I have not declared those overloaded operators anywhere else and I cannot find out what is happening

My code (this is the header file):

#ifndef VECTOR_H
#define VECTOR_H
#include <iostream>

using namespace std;

class Vector
{
    public:
        Vector();
        double Getx();
        double Gety();
        double Getz();
        void Setx(double a);
        void Sety(double b);
        void Setz(double c);
        friend ostream &operator<<(ostream &mystream, Vector &v);
        friend istream &operator>>(istream &mystream, Vector &v);
    private:
        double x, y, z;
};

bool operator==(Vector a, Vector b)
{
    return (a.Getx() == b.Getx() && a.Gety() == b.Gety() && a.Getz() == b.Getz());
}

bool operator!=(Vector a, Vector b)
{
    return !(a==b);
}

Vector operator+(Vector a, Vector b)
{
    double k = a.Getx() + b.Getx();
    double l = a.Gety() + b.Gety();
    double m = a.Getz() + b.Getz();
    Vector v;
    v.Setx(k);
    v.Sety(l);
    v.Setz(m);
    return v;
}

double operator*(Vector a, Vector b)
{
    double r = a.Getx()*b.Getx() + a.Gety()*b.Gety() + a.Getz()*b.Getz();
    return r;
}

Vector operator*(Vector a, float b)
{
    Vector v;
    v.Setx(v.Getx()*b);
    v.Sety(v.Gety()*b);
    v.Setz(v.Getz()*b);
    return v;
}

ostream &operator<<(ostream &mystream, Vector &v)
{
mystream<<v.x<<", "<<v.y<<", "<<v.z<<endl;
return mystream;
}

istream &operator >> (istream &mystream, Vector &v)

> [Collected data]:

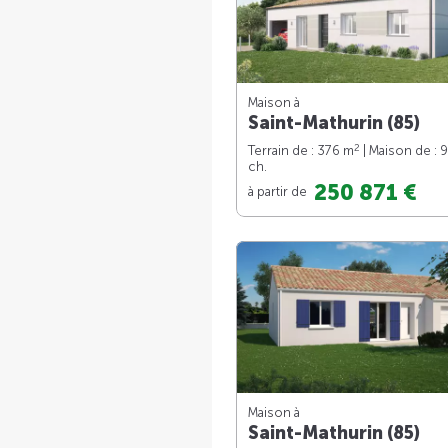
Maison à
Saint-Mathurin (85)
2
Terrain de : 376 m
| Maison de : 
ch.
250 871 €
à partir de
Maison à
Saint-Mathurin (85)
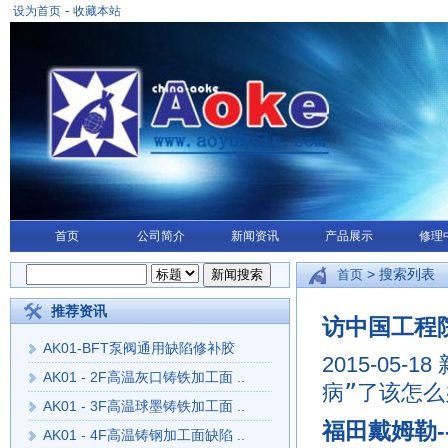
-
设为首页
收藏本站
首页
公司简介
新闻资讯
产品展示
修理
> 搜索列表
首页
推荐资讯
访中国工程
AK01-BFT泵阀通用缺陷修补胶
2015-05-18
AK01 - 2F高温灰口铸铁加工面 ..
病”了该怎么
AK01 - 3F高温球墨铸铁加工面 ..
福田戴姆勒-
AK01 - 4F高温铸钢加工面缺陷 ..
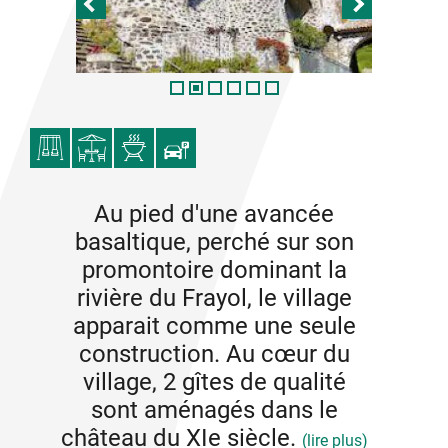
Au pied d'une avancée
basaltique, perché sur son
promontoire dominant la
rivière du Frayol, le village
apparait comme une seule
construction. Au cœur du
village, 2 gîtes de qualité
sont aménagés dans le
château du XIe siècle.
(lire plus)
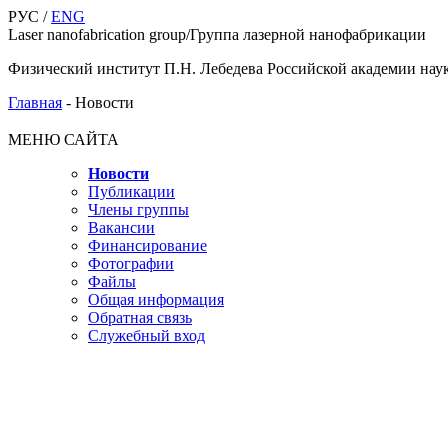
РУС /
ENG
Laser nanofabrication group/Группа лазерной нанофабрикации
Физический институт П.Н. Лебедева Российской академии нау
Главная
-
Новости
МЕНЮ САЙТА
Новости
Публикации
Члены группы
Вакансии
Финансирование
Фотографии
Файлы
Общая информация
Обратная связь
Служебный вход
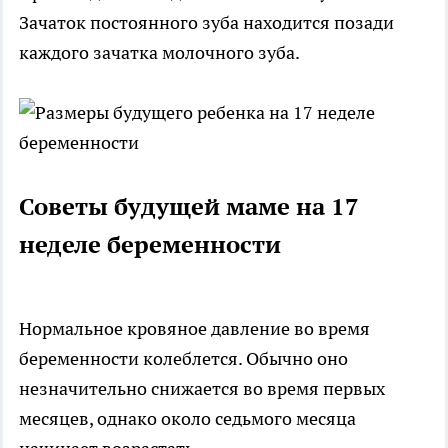
Зачаток постоянного зуба находится позади
каждого зачатка молочного зуба.
Советы будущей маме на 17
неделе беременности
Нормальное кровяное давление во время
беременности колеблется. Обычно оно
незначительно снижается во время первых
месяцев, однако около седьмого месяца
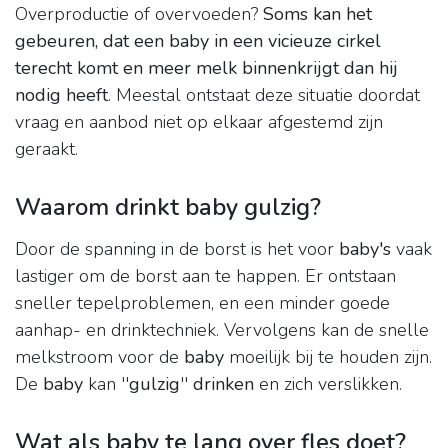
Overproductie of overvoeden?
Soms kan het
gebeuren, dat een baby in een vicieuze cirkel
terecht komt en meer melk binnenkrijgt dan hij
nodig heeft
. Meestal ontstaat deze situatie doordat
vraag en aanbod niet op elkaar afgestemd zijn
geraakt.
Waarom drinkt baby gulzig?
Door de spanning in de borst is het voor
baby's
vaak
lastiger om de borst aan te happen. Er ontstaan
sneller tepelproblemen, en een minder goede
aanhap- en drinktechniek. Vervolgens kan de snelle
melkstroom voor de
baby
moeilijk bij te houden zijn.
De
baby
kan ''
gulzig
''
drinken
en zich verslikken.
Wat als baby te lang over fles doet?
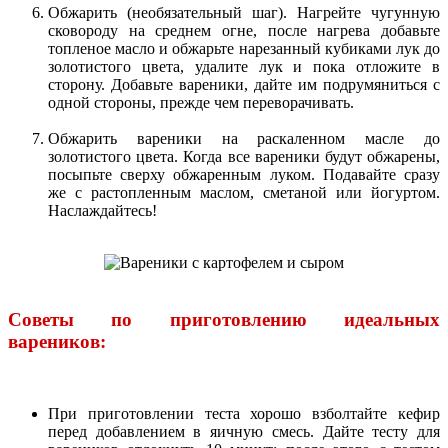
Обжарить (необязательный шаг). Нагрейте чугунную
сковороду на среднем огне, после нагрева добавьте
топленое масло и обжарьте нарезанный кубиками лук до
золотистого цвета, удалите лук и пока отложите в
сторону. Добавьте вареники, дайте им подрумяниться с
одной стороны, прежде чем переворачивать.
Обжарить вареники на раскаленном масле до
золотистого цвета. Когда все вареники будут обжарены,
посыпьте сверху обжаренным луком. Подавайте сразу
же с растопленным маслом, сметаной или йогуртом.
Наслаждайтесь!
Советы по приготовлению идеальных
вареников:
При приготовлении теста хорошо взболтайте кефир
перед добавлением в яичную смесь. Дайте тесту для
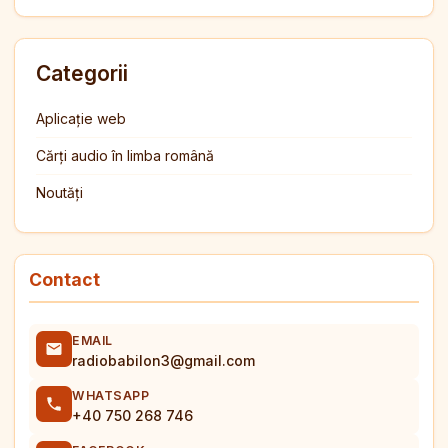
Categorii
Aplicație web
Cărți audio în limba română
Noutăți
Contact
EMAIL
radiobabilon3@gmail.com
WHATSAPP
+40 750 268 746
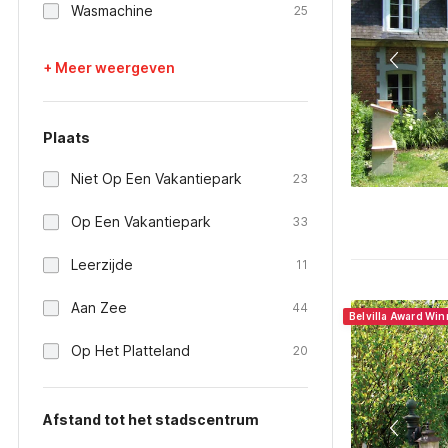
Wasmachine
25
+ Meer weergeven
Plaats
Niet Op Een Vakantiepark
23
Op Een Vakantiepark
33
Leerzijde
11
Aan Zee
44
Belvilla Award Wi
Op Het Platteland
20
Afstand tot het stadscentrum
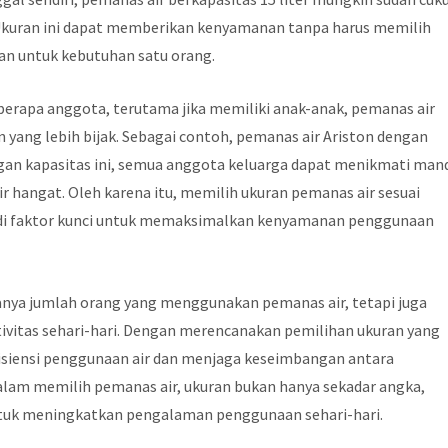
Ukuran ini dapat memberikan kenyamanan tanpa harus memilih
han untuk kebutuhan satu orang.
beberapa anggota, terutama jika memiliki anak-anak, pemanas air
n yang lebih bijak. Sebagai contoh, pemanas air Ariston dengan
engan kapasitas ini, semua anggota keluarga dapat menikmati man
 hangat. Oleh karena itu, memilih ukuran pemanas air sesuai
i faktor kunci untuk memaksimalkan kenyamanan penggunaan
ya jumlah orang yang menggunakan pemanas air, tetapi juga
ivitas sehari-hari. Dengan merencanakan pemilihan ukuran yang
siensi penggunaan air dan menjaga keseimbangan antara
lam memilih pemanas air, ukuran bukan hanya sekadar angka,
tuk meningkatkan pengalaman penggunaan sehari-hari.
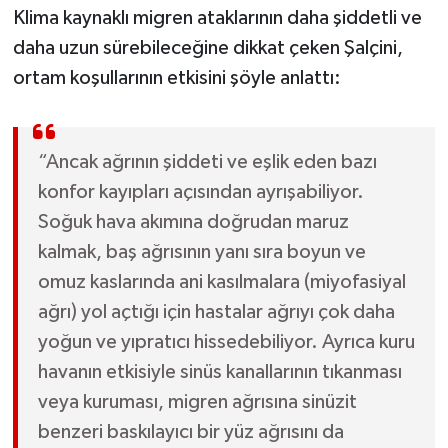
Klima kaynaklı migren ataklarının daha şiddetli ve
daha uzun sürebileceğine dikkat çeken Şalçini,
ortam koşullarının etkisini şöyle anlattı:
“Ancak ağrının şiddeti ve eşlik eden bazı
konfor kayıpları açısından ayrışabiliyor.
Soğuk hava akımına doğrudan maruz
kalmak, baş ağrısının yanı sıra boyun ve
omuz kaslarında ani kasılmalara (miyofasiyal
ağrı) yol açtığı için hastalar ağrıyı çok daha
yoğun ve yıpratıcı hissedebiliyor. Ayrıca kuru
havanın etkisiyle sinüs kanallarının tıkanması
veya kuruması, migren ağrısına sinüzit
benzeri baskılayıcı bir yüz ağrısını da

> [Work item]: Reproduce the part of the Vector header code above that begins with the words containing "bool operator==(Vector a, Vector" and ends with "operator+(Vector a, Vector b)", copying every character unchanged.

> [Result]:
bool operator==(Vector a, Vector b)
{
    return (a.Getx() == b.Getx() && a.Gety() == b.Gety() && a.Getz() == b.Getz());
}

bool operator!=(Vector a, Vector b)
{
    return !(a==b);
}

Vector operator+(Vector a, Vector b)